Le visite d’Etat du président Ismaël Omar Guelleh à Paris le 28 février passe mal pour l’opposition djiboutienne qui dénonce « les emprisonnements arbitraires et la verrouillage de l’espace politique » dans ce micro-Etat stratégique de la corne de l’Afrique et très courtisé par les grandes puissances. Mahamoud Djama est coordinateur pour l’Europe du Mouvement pour le renouveau démocratique et le développement (MRD).
Afrikarabia : comment expliquez-vous cette visite de dernière minute du président djiboutien à quelques semaines de la fin du mandat de François Hollande ?
Mahamoud Djama : Cette visite d’Etat en pleine campagne électorale en France pose plus de questions qu’elle n’apporte de réponses. On peut se demander si c’est une tentative de retour désespérée de la France dans le jeu géostratégique qui occupe les grandes puissances. Mais lorsqu’on reçoit un dictateur dans ce contexte électorale, on peut aussi se demander s’il n’est pas question de « valises »… De toute façon, avec cette visite, on continue avec le reniement des promesses de François Hollande. « Moi président je ne recevrai pas de dictateur à l’Elysée » avait dit le candidat Hollande. C’est désormais chose faite. Il ne devrait pas dérouler le tapis rouge à Guelleh.

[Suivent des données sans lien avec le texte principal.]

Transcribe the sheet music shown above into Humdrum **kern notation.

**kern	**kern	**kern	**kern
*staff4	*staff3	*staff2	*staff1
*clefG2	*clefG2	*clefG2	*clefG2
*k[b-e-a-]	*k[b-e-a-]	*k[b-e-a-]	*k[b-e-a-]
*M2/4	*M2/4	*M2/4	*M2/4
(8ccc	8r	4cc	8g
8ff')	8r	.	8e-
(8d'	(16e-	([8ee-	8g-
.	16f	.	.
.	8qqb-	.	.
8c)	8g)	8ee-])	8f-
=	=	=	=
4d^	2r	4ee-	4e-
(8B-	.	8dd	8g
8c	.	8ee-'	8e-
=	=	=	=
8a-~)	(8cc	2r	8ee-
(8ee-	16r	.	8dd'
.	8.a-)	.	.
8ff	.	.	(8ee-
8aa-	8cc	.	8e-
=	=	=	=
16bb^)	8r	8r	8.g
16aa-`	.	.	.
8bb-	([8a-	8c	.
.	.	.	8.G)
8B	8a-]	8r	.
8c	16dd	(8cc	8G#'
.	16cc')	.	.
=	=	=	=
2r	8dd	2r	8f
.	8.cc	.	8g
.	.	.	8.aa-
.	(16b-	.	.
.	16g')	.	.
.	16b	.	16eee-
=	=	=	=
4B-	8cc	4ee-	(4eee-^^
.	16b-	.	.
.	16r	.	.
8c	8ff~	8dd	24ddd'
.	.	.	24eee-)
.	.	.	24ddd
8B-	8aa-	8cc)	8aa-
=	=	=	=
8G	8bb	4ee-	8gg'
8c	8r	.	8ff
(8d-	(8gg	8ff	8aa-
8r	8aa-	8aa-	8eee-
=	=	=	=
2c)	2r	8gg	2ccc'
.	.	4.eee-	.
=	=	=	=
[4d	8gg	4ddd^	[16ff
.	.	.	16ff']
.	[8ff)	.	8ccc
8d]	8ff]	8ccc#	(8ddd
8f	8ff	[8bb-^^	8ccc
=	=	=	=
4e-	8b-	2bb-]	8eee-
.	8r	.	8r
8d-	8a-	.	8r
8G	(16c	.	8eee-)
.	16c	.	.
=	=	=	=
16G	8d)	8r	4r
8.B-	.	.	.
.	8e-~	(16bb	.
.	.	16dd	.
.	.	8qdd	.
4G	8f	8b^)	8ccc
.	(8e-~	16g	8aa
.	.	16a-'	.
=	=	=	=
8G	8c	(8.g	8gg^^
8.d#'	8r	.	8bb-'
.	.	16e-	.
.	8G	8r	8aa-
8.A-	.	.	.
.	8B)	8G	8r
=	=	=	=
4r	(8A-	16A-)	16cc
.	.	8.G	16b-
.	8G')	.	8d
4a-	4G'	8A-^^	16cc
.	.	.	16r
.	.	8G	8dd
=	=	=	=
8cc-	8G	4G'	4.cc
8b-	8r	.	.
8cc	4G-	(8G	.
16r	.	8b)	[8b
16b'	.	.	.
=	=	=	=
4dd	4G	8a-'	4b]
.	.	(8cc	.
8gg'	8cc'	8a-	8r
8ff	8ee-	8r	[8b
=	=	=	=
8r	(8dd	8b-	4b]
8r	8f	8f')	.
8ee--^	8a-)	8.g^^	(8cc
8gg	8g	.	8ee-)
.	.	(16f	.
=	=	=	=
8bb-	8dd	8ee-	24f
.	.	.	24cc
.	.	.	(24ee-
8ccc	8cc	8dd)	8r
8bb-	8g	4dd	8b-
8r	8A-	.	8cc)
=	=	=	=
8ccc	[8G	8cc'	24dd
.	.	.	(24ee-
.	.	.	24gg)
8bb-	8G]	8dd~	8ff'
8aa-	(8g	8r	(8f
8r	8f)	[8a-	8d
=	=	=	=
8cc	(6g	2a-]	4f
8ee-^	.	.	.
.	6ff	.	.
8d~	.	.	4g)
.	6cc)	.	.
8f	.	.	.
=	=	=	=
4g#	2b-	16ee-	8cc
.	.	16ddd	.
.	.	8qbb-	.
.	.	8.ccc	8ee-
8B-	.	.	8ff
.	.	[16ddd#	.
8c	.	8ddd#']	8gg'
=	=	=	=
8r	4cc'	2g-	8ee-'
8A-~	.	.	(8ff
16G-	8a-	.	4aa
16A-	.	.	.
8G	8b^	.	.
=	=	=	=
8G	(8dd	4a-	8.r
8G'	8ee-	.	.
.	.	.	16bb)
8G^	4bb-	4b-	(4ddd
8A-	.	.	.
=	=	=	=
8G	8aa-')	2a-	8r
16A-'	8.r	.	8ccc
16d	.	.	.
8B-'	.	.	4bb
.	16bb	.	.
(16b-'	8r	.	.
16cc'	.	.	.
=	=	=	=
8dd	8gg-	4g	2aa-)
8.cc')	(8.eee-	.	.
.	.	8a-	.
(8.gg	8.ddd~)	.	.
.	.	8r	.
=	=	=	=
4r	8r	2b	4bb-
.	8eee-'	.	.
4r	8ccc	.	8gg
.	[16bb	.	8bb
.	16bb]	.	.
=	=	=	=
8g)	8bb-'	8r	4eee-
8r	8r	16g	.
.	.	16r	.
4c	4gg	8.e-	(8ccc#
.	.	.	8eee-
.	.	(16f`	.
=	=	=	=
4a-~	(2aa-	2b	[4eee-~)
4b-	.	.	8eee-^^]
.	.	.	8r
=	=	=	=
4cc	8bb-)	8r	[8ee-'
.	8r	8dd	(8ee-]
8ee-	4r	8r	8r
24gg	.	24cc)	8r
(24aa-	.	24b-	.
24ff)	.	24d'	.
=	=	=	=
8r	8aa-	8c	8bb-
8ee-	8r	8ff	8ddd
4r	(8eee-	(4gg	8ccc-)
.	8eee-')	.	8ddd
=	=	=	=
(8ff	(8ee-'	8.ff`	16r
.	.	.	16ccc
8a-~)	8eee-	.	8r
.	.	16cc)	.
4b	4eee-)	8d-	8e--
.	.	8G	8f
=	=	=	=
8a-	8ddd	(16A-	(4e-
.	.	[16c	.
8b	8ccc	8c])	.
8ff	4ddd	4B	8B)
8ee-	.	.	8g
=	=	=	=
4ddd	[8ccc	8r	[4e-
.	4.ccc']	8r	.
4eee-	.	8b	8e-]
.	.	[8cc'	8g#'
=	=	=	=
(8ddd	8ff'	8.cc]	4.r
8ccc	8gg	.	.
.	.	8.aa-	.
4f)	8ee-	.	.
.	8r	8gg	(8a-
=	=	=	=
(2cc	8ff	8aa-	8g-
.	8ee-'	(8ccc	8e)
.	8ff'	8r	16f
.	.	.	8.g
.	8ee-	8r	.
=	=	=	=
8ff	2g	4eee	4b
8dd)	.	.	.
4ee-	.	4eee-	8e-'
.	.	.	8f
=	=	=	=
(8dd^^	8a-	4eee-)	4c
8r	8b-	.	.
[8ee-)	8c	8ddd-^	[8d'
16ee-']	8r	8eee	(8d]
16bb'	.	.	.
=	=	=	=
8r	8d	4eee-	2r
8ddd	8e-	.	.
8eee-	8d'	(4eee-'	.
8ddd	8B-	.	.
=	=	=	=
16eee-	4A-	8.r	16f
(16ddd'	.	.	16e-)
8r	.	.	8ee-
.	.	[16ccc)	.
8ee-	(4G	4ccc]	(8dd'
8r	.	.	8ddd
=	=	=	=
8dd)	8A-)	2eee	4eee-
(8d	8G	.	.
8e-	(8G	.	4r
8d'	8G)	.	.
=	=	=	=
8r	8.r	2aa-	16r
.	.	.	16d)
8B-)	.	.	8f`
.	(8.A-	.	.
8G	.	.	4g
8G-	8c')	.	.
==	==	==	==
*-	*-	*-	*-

Afrikarabia : Que devrait dire François Hollande à Ismaël Omar Guelleh ?
Mahamoud Djama : Il y a deux messages symboliques que la France pourrait faire passer auprès d’Ismaël Omar Guelleh. Tout d’abord au sujet des prisonniers politiques. Le cas le plus célèbre est celui de Mohamed Ahmed dit « Jabha » (militant du Front pour la Restauration et l’Unité de la Démocratie – FRUD) qui est en prison depuis 7 ans. Alors que la justice n’a retenu aucune charge contre lui, le régime continue de le maintenir en prison. Est-ce que le président peut dire « ça suffit, il faut le faire sortir ». Ce serait un signal fort. Le président français pourrait enfin demander à monsieur Guelleh d’ouvrir l’espace politique qui est complètement verrouillé actuellement. Les accords de 2014 signés avec la coalition d’opposition USN n’ont jamais été appliqués par le régime djiboutien. Le président Hollande pourrait demander l’application de ces accords. Mais je ne suis pas vraiment optimiste.
Afrikarabia : Il y aura un nouveau président de la République en France au printemps. Que souhaiteriez-vous dire au prochain président français ?
Mahamoud Djama : Je lui dirai de prendre en compte la misère du peuple africain. Pas pour les intérêts de l’Afrique, mais pour ceux de la France. Une misère qui se traduit par une immigration massive. C’est une immigration économique, mais c’est aussi la fuite des répressions politiques violentes sur le continent. Il faut stopper le problème de l’immigration à la base. Le prochain président français sera-t-il capable de le comprendre ? Le seul que j’ai entendu sur ce sujet est Jean-Luc Mélenchon… les autres, je ne les ai pas entendu. La question africaine a été complètement absente des primaires de droite et de gauche. C’est vraiment dommage. Le prochain président devrait pendre en compte cette demande du peuple africain : accéder à la démocratie. C’est dans l’intérêt de la France de soutenir les démocrates africains.
Afrikarabia : Où en est la recomposition de l’opposition après la réélection d’Ismaël Omar Guelleh en 2016 ?
Mahamoud Djama : Une petite partie de l’opposition avait décidé de participer à la mascarade présidentielle de 2016, mais notre mouvement, le MRD, avait boycotté les élections après l’abandon par le pouvoir de l’accord de 2014. En février, les élections municipales ont cette fois été boycottées par l’ensemble de l’opposition. Si ces mêmes partis avaient boycotté la présidentielle de 2016, nous n’en serions pas là. Aujourd’hui, on essaie d’aider cette opposition à se recomposer et à proposer aux Djiboutiens une autre alternative. Notre parti est désormais sur le terrain social puisque le pays traverse une importante crise économique. Si il y a de l’argent à Djibouti, il ne profite absolument pas à la population. Le MRD est en train de jouer un rôle social à Djibouti. Il n’y a pratiquement aucune ONG, sauf celles fabriquées par le régime. Voilà désormais le rôle du MRD.
Afrikarabia : Comment est-ce que vous envisagez les prochaines échéances électorales à Djibouti qui sont les législatives de 2018 ?
Mahamoud Djama : Si le blocage politique se poursuit, il n’y a rien à attendre. Mais il y a un risque d’explosion à Djibouti au vu de la situation économique désastreuse. Lors des dernières municipales, 90% des Djiboutiens sont restés chez eux, c’est un signe. Si le régime continue sur cette voie, on risque l’affrontement. Il faut donc absolument une ouverture politique à Djibouti.